Speculative Decoding
A discussion around tokenizers in slack leads to following comment:
Would be the natural progression after you arrive at the fact taking three steps to get sm art er may be inefficient when there is a high proba it’s going to be smarter
That’s a good explanation of the intuition behind speculative decoding.
1 Speculative Sampling and Speculative Decoding
DeepMind and Google published two paper around the same time regarding this algorithm.
Define notations as follow:
$M_p$ = draft model (llama-7b)
$M_q$ = target model (llama-70b)
$pf$ = prefix, $K$ = 5
Do following two steps in parallel.
- Run draft model for K steps to generate K tokens (generate K distributions over the vacab p(x) and sample out of them)
- Run target model once to get distributions of K+1 tokens (q(x) only, No sampling here)
The key algorithm is reject sampling, accept or reject tokens based on values of p/q
For the first rejected token $i$, we will reject all the token after it and generate token $i$ since we already have $q(i)$, why waste it?
The tricky part is that we are not directly sampling from it, but sample the final token from $(q(x)-p(x))_+$ (The positive part of q(x) minus p(x), the red marked area in the pic below).
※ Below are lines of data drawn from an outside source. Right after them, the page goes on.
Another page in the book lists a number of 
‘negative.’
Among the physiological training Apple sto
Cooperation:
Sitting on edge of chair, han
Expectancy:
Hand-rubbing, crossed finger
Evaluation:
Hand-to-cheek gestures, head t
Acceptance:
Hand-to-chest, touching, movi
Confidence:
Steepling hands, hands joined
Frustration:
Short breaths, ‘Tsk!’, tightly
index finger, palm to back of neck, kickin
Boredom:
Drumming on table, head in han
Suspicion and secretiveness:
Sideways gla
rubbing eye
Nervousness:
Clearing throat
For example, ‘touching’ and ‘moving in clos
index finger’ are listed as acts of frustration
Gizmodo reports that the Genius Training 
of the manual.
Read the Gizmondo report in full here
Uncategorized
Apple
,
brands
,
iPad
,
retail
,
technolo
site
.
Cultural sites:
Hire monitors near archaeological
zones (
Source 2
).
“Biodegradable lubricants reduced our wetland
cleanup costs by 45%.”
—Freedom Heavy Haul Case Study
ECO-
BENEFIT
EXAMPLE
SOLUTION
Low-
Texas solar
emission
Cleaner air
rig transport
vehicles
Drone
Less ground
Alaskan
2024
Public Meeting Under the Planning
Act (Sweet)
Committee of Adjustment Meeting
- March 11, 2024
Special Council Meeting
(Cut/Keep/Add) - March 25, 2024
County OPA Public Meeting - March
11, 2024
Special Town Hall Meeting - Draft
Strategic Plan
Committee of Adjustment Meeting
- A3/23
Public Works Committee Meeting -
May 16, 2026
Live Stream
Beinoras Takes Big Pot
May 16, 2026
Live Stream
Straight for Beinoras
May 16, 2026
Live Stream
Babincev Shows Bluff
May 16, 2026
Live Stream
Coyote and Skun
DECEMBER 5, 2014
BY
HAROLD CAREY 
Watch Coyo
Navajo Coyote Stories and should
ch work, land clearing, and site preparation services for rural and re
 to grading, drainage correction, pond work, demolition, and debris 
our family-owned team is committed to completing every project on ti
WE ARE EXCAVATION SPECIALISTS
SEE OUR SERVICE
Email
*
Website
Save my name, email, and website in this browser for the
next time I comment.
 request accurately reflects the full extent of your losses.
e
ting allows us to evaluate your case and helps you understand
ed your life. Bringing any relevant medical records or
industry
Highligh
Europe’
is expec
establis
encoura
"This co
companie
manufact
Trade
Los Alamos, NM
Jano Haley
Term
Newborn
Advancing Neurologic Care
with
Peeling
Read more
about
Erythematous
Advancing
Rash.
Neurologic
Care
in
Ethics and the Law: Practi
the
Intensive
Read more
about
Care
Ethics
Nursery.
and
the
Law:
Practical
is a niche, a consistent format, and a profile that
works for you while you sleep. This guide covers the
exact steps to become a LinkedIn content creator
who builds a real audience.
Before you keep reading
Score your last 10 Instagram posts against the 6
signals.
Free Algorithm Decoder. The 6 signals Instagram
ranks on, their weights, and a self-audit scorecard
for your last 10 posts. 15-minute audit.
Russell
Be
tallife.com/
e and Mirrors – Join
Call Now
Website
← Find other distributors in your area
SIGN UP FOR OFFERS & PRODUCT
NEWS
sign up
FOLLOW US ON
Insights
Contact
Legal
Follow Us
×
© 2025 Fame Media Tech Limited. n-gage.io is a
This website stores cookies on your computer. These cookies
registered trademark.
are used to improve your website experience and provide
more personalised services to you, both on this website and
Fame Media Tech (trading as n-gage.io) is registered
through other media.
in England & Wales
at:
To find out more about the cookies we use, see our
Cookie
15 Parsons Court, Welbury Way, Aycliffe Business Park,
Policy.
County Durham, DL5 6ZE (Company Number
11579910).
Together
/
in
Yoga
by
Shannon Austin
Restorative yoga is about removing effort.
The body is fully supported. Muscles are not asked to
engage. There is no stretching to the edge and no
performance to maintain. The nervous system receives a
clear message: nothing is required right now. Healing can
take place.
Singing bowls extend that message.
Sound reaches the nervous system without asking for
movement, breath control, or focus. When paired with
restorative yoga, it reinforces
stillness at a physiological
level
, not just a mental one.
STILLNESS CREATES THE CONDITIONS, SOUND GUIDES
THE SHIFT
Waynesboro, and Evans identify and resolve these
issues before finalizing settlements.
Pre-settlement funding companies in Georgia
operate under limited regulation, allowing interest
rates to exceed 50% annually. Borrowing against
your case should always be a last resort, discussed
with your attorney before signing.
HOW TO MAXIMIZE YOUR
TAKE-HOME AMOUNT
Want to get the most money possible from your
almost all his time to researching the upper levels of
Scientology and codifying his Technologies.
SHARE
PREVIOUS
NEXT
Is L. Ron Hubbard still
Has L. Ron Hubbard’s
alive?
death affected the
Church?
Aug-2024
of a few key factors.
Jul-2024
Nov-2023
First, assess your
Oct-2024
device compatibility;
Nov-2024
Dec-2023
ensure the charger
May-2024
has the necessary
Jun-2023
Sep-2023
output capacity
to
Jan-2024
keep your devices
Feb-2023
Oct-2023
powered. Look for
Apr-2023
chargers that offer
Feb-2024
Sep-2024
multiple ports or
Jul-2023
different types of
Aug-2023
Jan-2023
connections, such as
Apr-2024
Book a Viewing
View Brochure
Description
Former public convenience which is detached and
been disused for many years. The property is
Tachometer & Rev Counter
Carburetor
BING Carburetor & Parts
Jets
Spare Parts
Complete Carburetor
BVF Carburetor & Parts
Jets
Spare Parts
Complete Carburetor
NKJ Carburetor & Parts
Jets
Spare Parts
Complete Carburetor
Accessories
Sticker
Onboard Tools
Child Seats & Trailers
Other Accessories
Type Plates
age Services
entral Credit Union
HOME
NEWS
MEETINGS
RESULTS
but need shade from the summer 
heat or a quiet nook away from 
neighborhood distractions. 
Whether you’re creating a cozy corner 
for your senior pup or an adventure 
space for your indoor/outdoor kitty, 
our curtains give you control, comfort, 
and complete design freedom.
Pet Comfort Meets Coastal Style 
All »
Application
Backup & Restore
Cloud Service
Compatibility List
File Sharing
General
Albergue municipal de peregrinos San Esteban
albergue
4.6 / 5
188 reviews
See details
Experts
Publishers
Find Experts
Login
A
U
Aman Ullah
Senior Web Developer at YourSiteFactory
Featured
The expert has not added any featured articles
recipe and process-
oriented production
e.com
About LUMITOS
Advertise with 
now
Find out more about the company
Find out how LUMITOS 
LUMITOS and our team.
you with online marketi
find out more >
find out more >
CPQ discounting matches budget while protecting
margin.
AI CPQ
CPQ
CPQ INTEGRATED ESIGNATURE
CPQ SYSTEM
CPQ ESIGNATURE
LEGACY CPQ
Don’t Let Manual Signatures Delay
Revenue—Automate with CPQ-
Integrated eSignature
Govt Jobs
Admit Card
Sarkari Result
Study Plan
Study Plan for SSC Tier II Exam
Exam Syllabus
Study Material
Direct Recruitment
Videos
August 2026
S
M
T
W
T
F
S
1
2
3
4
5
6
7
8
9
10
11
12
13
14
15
Why doing it
- case 1 is area 1
- case 2 is area 2
- With red marked area, we covers the whole q distribution.
So doing so can make sure our token distribution is lossless, exactly $q(x)$
This step is important to make sure we generate at least 1 token (When first token is rejected). The worse case is to generate 1 token in each pass, and the best case is to generate K+1 tokens, so speedup is garanteened. (The last token would sample from $q(x)$)
2 Medusa
Tianlei Li from Princeton/Together.ai and Yuhong Li from UIUC published Medusa paper in early 2024.
3 Others
Latest paper from Meta. Similar to Medusa?